Je suis assez d'accord que l'influence chevènementielle n'était pas stratégique, et a sans doute non seulement validé les discours de Sarkozy, mais lui a facilité largement son excursion chez l'extrême droite. Mais ce qui est contestable, c'est l'idée que la gauche doit rester toujours sur le terrain économique, et qu'en plus, sur ce terrain, elle serait imbattable. Avec le pouvoir d'achat, on dégomme Sarko.
Le grand mérite de la campagne de Ségolène Royal, c'est d'avoir tenté d'occuper le domaine symbolique et politique autrement que par l'économique. On voit maintenant que c'était un peu brouillon, car ces choses là ne s'inventent pas du jour au lendemain, même si ce ne sont que des mots. Jusqu'à la semaine dernière on la félicitait d'avoir réussi à moderniser le PS en quelques mois. C'est là une partie essentielle de sa modernisation.
Tout d'abord, la faiblesse de cette approche est face à une logique sarkozienne du genre "le travail crée le travail". Même les "prolétaires" savent aujourd'hui que la croissance économique leur sera bénéfique.

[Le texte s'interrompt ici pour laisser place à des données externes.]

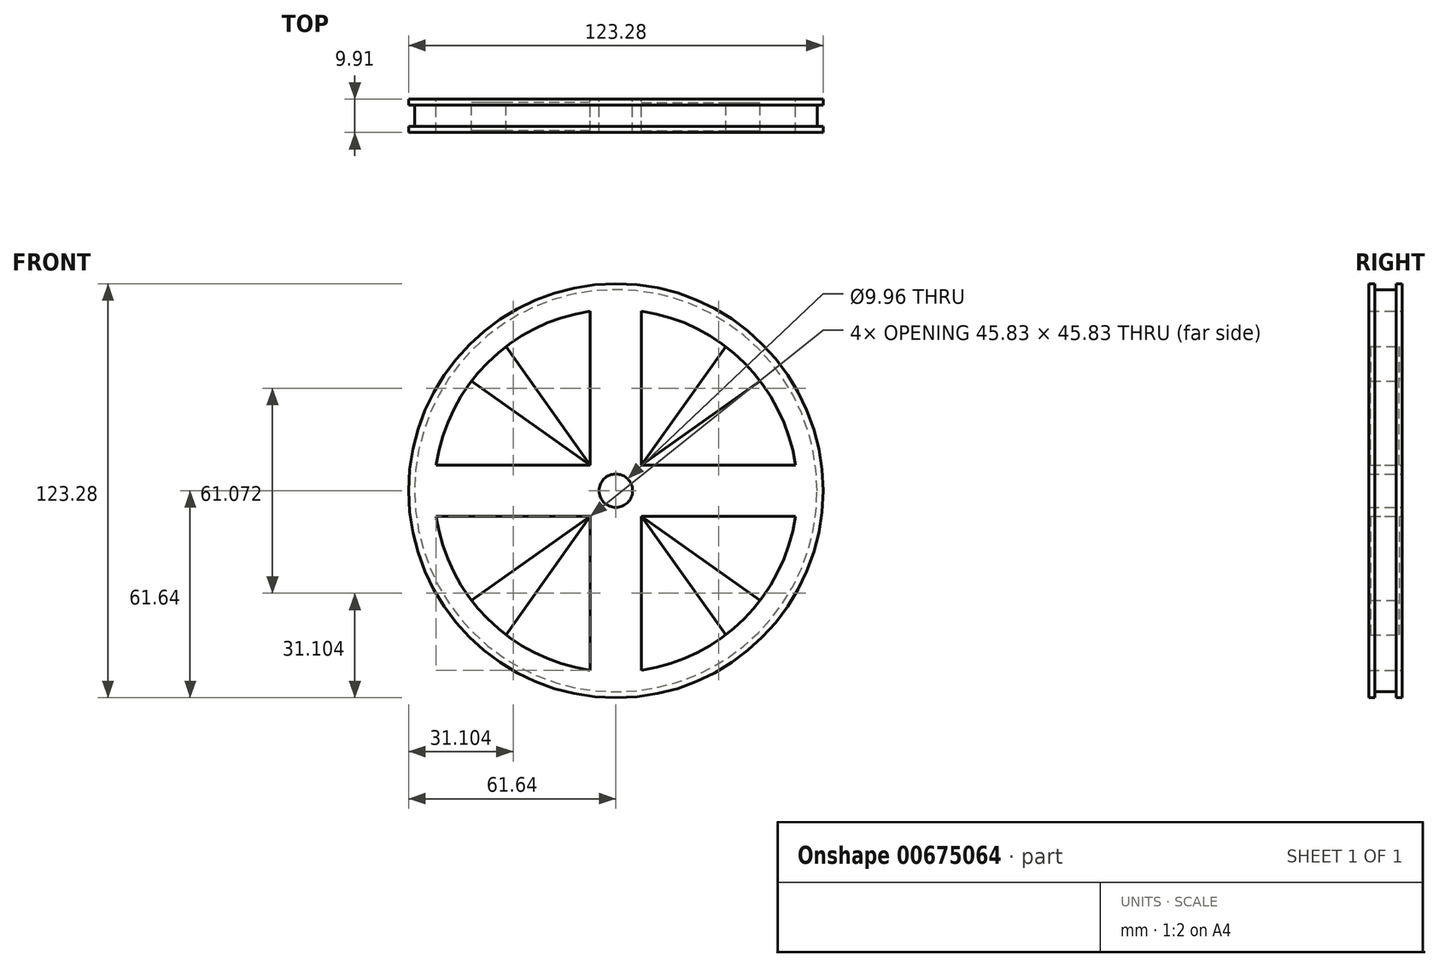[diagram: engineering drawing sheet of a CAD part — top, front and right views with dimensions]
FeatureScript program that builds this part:
annotation { "Feature Type Name" : "Feature", "Feature Type Description" : "" }
export const myFeature = defineFeature(function(context is Context, id is Id, definition is map)
    precondition{}
    {
        {
            var Q0;
            Q0=qCreatedBy(makeId("Front.planeOp"),FACE);
            var sketch = newSketch(context, id + "F0", { "sketchPlane" : qUnion([Q0])});
            skCircle(sketch, "E0", {"center": v(0, 0) * mm, "radius": 61.64 * mm});
            skLineSegment(sketch, "E1", {"start": v(-61.64, 0) * mm, "end": v(0, 0) * mm});
            skLineSegment(sketch, "E2", {"start": v(0, 0) * mm, "end": v(0, 61.64) * mm});
            skPoint(sketch, "E3", {"position": v(-61.64, 0) * mm});
            skPoint(sketch, "E4", {"position": v(0, 61.64) * mm});
            skArc(sketch, "E5", {"start": v(0, 61.64) * mm, "mid": v(-43.52, 43.52) * mm, "end": v(-61.64, 0) * mm});
            skArc(sketch, "E6.0", {"start": v(-7.62, 53.45) * mm, "mid": v(-38.14, 38.14) * mm, "end": v(-53.45, 7.62) * mm});
            skLineSegment(sketch, "E6.1", {"start": v(-7.62, 7.62) * mm, "end": v(-7.62, 53.45) * mm});
            skLineSegment(sketch, "E6.2", {"start": v(-53.45, 7.62) * mm, "end": v(-7.62, 7.62) * mm});
            skArc(sketch, "E7.1.0", {"start": v(-53.45, -7.62) * mm, "mid": v(-38.14, -38.14) * mm, "end": v(-7.62, -53.45) * mm});
            skLineSegment(sketch, "E7.1.1", {"start": v(-7.62, -7.62) * mm, "end": v(-53.45, -7.62) * mm});
            skLineSegment(sketch, "E7.1.2", {"start": v(-7.62, -53.45) * mm, "end": v(-7.62, -7.62) * mm});
            skArc(sketch, "E7.2.0", {"start": v(7.62, -53.45) * mm, "mid": v(38.14, -38.14) * mm, "end": v(53.45, -7.62) * mm});
            skLineSegment(sketch, "E7.2.1", {"start": v(7.62, -7.62) * mm, "end": v(7.62, -53.45) * mm});
            skLineSegment(sketch, "E7.2.2", {"start": v(53.45, -7.62) * mm, "end": v(7.62, -7.62) * mm});
            skArc(sketch, "E7.3.0", {"start": v(53.45, 7.62) * mm, "mid": v(38.14, 38.14) * mm, "end": v(7.62, 53.45) * mm});
            skLineSegment(sketch, "E7.3.1", {"start": v(7.62, 7.62) * mm, "end": v(53.45, 7.62) * mm});
            skLineSegment(sketch, "E7.3.2", {"start": v(7.62, 53.45) * mm, "end": v(7.62, 7.62) * mm});
            skLineSegment(sketch, "E8", {"start": v(-7.62, 7.62) * mm, "end": v(-32.68, 42.9) * mm});
            skLineSegment(sketch, "E9", {"start": v(-7.62, 7.62) * mm, "end": v(-42.9, 32.68) * mm});
            skLineSegment(sketch, "E10.1.0", {"start": v(-7.62, -7.62) * mm, "end": v(-42.9, -32.68) * mm});
            skLineSegment(sketch, "E10.1.1", {"start": v(-7.62, -7.62) * mm, "end": v(-32.68, -42.9) * mm});
            skLineSegment(sketch, "E10.2.0", {"start": v(7.62, -7.62) * mm, "end": v(32.68, -42.9) * mm});
            skLineSegment(sketch, "E10.2.1", {"start": v(7.62, -7.62) * mm, "end": v(42.9, -32.68) * mm});
            skLineSegment(sketch, "E10.3.0", {"start": v(7.62, 7.62) * mm, "end": v(42.9, 32.68) * mm});
            skLineSegment(sketch, "E10.3.1", {"start": v(7.62, 7.62) * mm, "end": v(32.68, 42.9) * mm});
            skSolve(sketch);
        }
        {
            var Q0;
            Q0=makeQuery(id+"F0.imprint","IMPRINT",FACE,{"disambiguationData":[TD([[makeQuery(id+"F0.imprint","IMPRINT",EDGE,{"derivedFrom":sQuery(id+"F0.wireOp",EDGE,"E1")}),1.0]])]});
            var Q1;
            {var subQ1=sQuery(id+"F0.wireOp",EDGE,"E1");Q1=makeQuery(id+"F0.imprint","IMPRINT",FACE,{"disambiguationData":[TD([[makeQuery(id+"F0.imprint","IMPRINT",EDGE,{"derivedFrom":subQ1}),-1.0]])]});}
            extrude(context, id + "F1", {"entities" : qUnion([Q0, Q1]), "depth" : 9.9 * mm, "offsetDistance" : 25.4 * mm});
        }
        {
            var Q0;
            Q0=makeQuery(id+"F1.opExtrude","CAP_FACE",FACE,{"disambiguationData":[OSD([sQuery(id+"F0.wireOp",EDGE,"E0"),sQuery(id+"F0.wireOp",EDGE,"E5"),sQuery(id+"F0.wireOp",EDGE,"E6.0"),sQuery(id+"F0.wireOp",EDGE,"E6.1"),sQuery(id+"F0.wireOp",EDGE,"E6.2"),sQuery(id+"F0.wireOp",EDGE,"E7.1.0"),sQuery(id+"F0.wireOp",EDGE,"E7.1.1"),sQuery(id+"F0.wireOp",EDGE,"E7.1.2"),sQuery(id+"F0.wireOp",EDGE,"E7.2.0"),sQuery(id+"F0.wireOp",EDGE,"E7.2.1"),sQuery(id+"F0.wireOp",EDGE,"E7.2.2"),sQuery(id+"F0.wireOp",EDGE,"E7.3.0"),sQuery(id+"F0.wireOp",EDGE,"E7.3.1"),sQuery(id+"F0.wireOp",EDGE,"E7.3.2")])],"isStart":true});
            var sketch = newSketch(context, id + "F2", { "sketchPlane" : qUnion([Q0])});
            skCircle(sketch, "E11", {"center": v(0, 0) * mm, "radius": 4.98 * mm});
            skSolve(sketch);
        }
        {
            var Q0;
            Q0=makeQuery(id+"F2.imprint","IMPRINT",FACE,{"disambiguationData":[TD([[makeQuery(id+"F2.imprint","IMPRINT",EDGE,{"derivedFrom":sQuery(id+"F2.wireOp",EDGE,"E11")}),1.0]])]});
            extrude(context, id + "F3", {"entities" : qUnion([Q0]), "operationType" : NewBodyOperationType.REMOVE, "oppositeDirection" : true, "depth" : 25.4 * mm, "offsetDistance" : 25.4 * mm});
        }
        {
            var Q0;
            {var subQ0=sQuery(id+"F0.wireOp",EDGE,"E8");Q0=makeQuery(id+"F0.imprint","IMPRINT",FACE,{"disambiguationData":[TD([[makeQuery(id+"F0.imprint","IMPRINT",EDGE,{"derivedFrom":subQ0}),1.0]])]});}
            var Q1;
            {var subQ0=sQuery(id+"F0.wireOp",EDGE,"E10.1.0");Q1=makeQuery(id+"F0.imprint","IMPRINT",FACE,{"disambiguationData":[TD([[makeQuery(id+"F0.imprint","IMPRINT",EDGE,{"derivedFrom":subQ0}),1.0]])]});}
            var Q2;
            {var subQ0=sQuery(id+"F0.wireOp",EDGE,"E10.2.0");Q2=makeQuery(id+"F0.imprint","IMPRINT",FACE,{"disambiguationData":[TD([[makeQuery(id+"F0.imprint","IMPRINT",EDGE,{"derivedFrom":subQ0}),1.0]])]});}
            var Q3;
            {var subQ0=sQuery(id+"F0.wireOp",EDGE,"E10.3.0");Q3=makeQuery(id+"F0.imprint","IMPRINT",FACE,{"disambiguationData":[TD([[makeQuery(id+"F0.imprint","IMPRINT",EDGE,{"derivedFrom":subQ0}),1.0]])]});}
            extrude(context, id + "F4", {"entities" : qUnion([Q0, Q1, Q2, Q3]), "depth" : 9.4 * mm, "offsetDistance" : 25.4 * mm, "hasSecondDirection" : true, "secondDirectionOppositeDirection" : false, "secondDirectionDepth" : 0.97 * mm});
        }
        {
            var Q0;
            Q0=qCreatedBy(makeId("Right.planeOp"),FACE);
            var sketch = newSketch(context, id + "F5", { "sketchPlane" : qUnion([Q0])});
            skLineSegment(sketch, "E12", {"start": v(36.85, 0) * mm, "end": v(-75.67, 0) * mm});
            skLineSegment(sketch, "E13.bottom", {"start": v(-1.78, 61.64) * mm, "end": v(-8.13, 61.64) * mm});
            skLineSegment(sketch, "E13.top", {"start": v(-1.78, 59.86) * mm, "end": v(-8.13, 59.86) * mm});
            skLineSegment(sketch, "E13.left", {"start": v(-1.78, 61.64) * mm, "end": v(-1.78, 59.86) * mm});
            skLineSegment(sketch, "E13.right", {"start": v(-8.13, 61.64) * mm, "end": v(-8.13, 59.86) * mm});
            skLineSegment(sketch, "E14.MirrorCS", {"start": v(-1.78, -61.64) * mm, "end": v(-8.13, -61.64) * mm});
            skLineSegment(sketch, "E15.MirrorCS", {"start": v(-8.13, -61.64) * mm, "end": v(-8.13, -59.86) * mm});
            skLineSegment(sketch, "E16.MirrorCS", {"start": v(-1.78, -59.86) * mm, "end": v(-8.13, -59.86) * mm});
            skLineSegment(sketch, "E17.MirrorCS", {"start": v(-1.78, -61.64) * mm, "end": v(-1.78, -59.86) * mm});
            skSolve(sketch);
        }
        {
            var Q0;
            Q0=makeQuery(id+"F5.imprint","IMPRINT",FACE,{"disambiguationData":[TD([[makeQuery(id+"F5.imprint","IMPRINT",EDGE,{"derivedFrom":sQuery(id+"F5.wireOp",EDGE,"E13.bottom")}),1.0]])]});
            var Q1;
            Q1=sQuery(id+"F5.wireOp",EDGE,"E12");
            revolve(context, id + "F6", {"operationType" : NewBodyOperationType.REMOVE, "entities" : qUnion([Q0]), "axis" : qUnion([Q1]), "revolveType" : RevolveType.FULL, "oppositeDirection" : true});
        }
    });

Quand on voit comment les publicités des centres Leclerc utilisent une iconographie et un vocabulaire contestataires en affichant leur "lutte" contre les prix, il est évident que la seule notion de pouvoir d'achat ne suffit pas pour ancrer une politique à gauche.
Mais plus profondément, c'est une erreur monumentale que de croire que les électeurs sont autant de sujets rationnels votant uniquement en fonction de leur propre intérêt économique. Justement, les cousins FN des électeurs populaires que la Royal centriste n'a pas su garder (pas plus, en 2002, que Jospin ou même le trop bo-bo Robert Hue -- sous l'influence de Beigbedder -- d'ailleurs) ne votent pas selon leur intérêt économique, mais plutôt contre lui, car ils sont pris dans un symbolisme raciste et nationaliste qui leur semble plus important que leur intérêt immédiat. Une élection présidentielle est l'occasion d'une grande redéfinition de la République, ou, avec Sarkozy, la Nation. Des orientations du discours qui ne coûtent pas une centime (genre "rien à se reprocher pour le colonialisme") peuvent néanmoins être décisives.
L'erreur stratégique était de vouloir suivre le FN et l'UMP sur ce terrain, comme si c'était le seul domaine de symboles possible. Il est urgent de développer d'autres valeurs qui permettent d'identifier la gauche comme étant une gauche véritable.